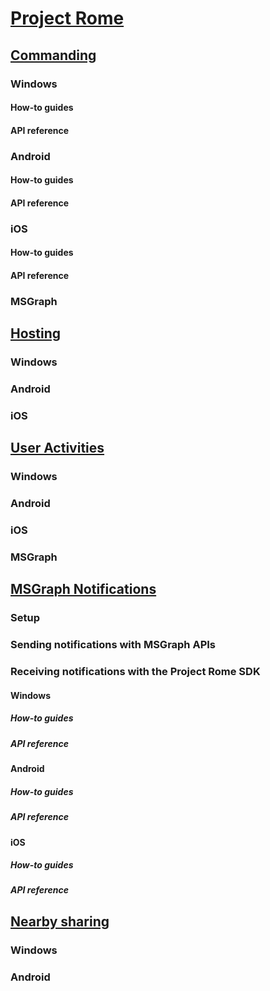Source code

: # [Project Rome](index.md)

## [Commanding](commanding/index.md)
### Windows
#### How-to guides
#### API reference
### Android
#### How-to guides
#### API reference
### iOS
#### How-to guides
#### API reference
### MSGraph

## [Hosting](hosting/index.md)
### Windows
### Android
### iOS

## [User Activities](user-activities/index.md)
### Windows
### Android
### iOS
### MSGraph

## [MSGraph Notifications](msgraph-notifications/index.md)
### Setup
### Sending notifications with MSGraph APIs
### Receiving notifications with the Project Rome SDK
#### Windows
##### How-to guides
##### API reference
#### Android
##### How-to guides
##### API reference
#### iOS
##### How-to guides
##### API reference

## [Nearby sharing](nearby-sharing/index.md)
### Windows
### Android


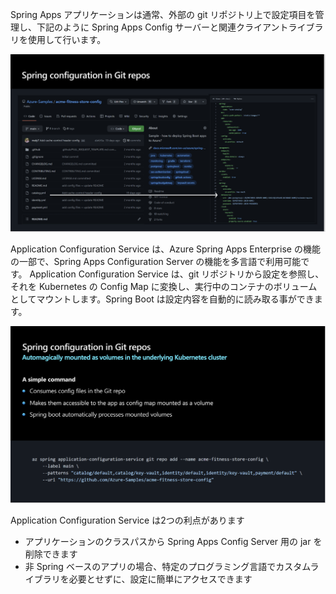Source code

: Spring Apps アプリケーションは通常、外部の git リポジトリ上で設定項目を管理し、下記のように Spring Apps Config サーバーと関連クライアントライブラリを使用して行います。

![old-way](images/old-way.png)

Application Configuration Service は、Azure Spring Apps Enterprise の機能の一部で、Spring Apps Configuration Server の機能を多言語で利用可能です。
Application Configuration Service は、git リポジトリから設定を参照し、それを Kubernetes の Config Map に変換し、実行中のコンテナのボリュームとしてマウントします。Spring Boot は設定内容を自動的に読み取る事ができます。

![new-way-with-acs](images/with-acs.png)

Application Configuration Service は2つの利点があります
 - アプリケーションのクラスパスから Spring Apps Config Server 用の jar を削除できます
 - 非 Spring ベースのアプリの場合、特定のプログラミング言語でカスタムライブラリを必要とせずに、設定に簡単にアクセスできます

• _Your objective_
Output the lines above between the one holding "Application Configuration Service は、git" and the one holding "- アプリケーションのクラスパスから Spring", inclusive, with nothing before or after them.

• _Result_
Application Configuration Service は、git リポジトリから設定を参照し、それを Kubernetes の Config Map に変換し、実行中のコンテナのボリュームとしてマウントします。Spring Boot は設定内容を自動的に読み取る事ができます。

![new-way-with-acs](images/with-acs.png)

Application Configuration Service は2つの利点があります
 - アプリケーションのクラスパスから Spring Apps Config Server 用の jar を削除できます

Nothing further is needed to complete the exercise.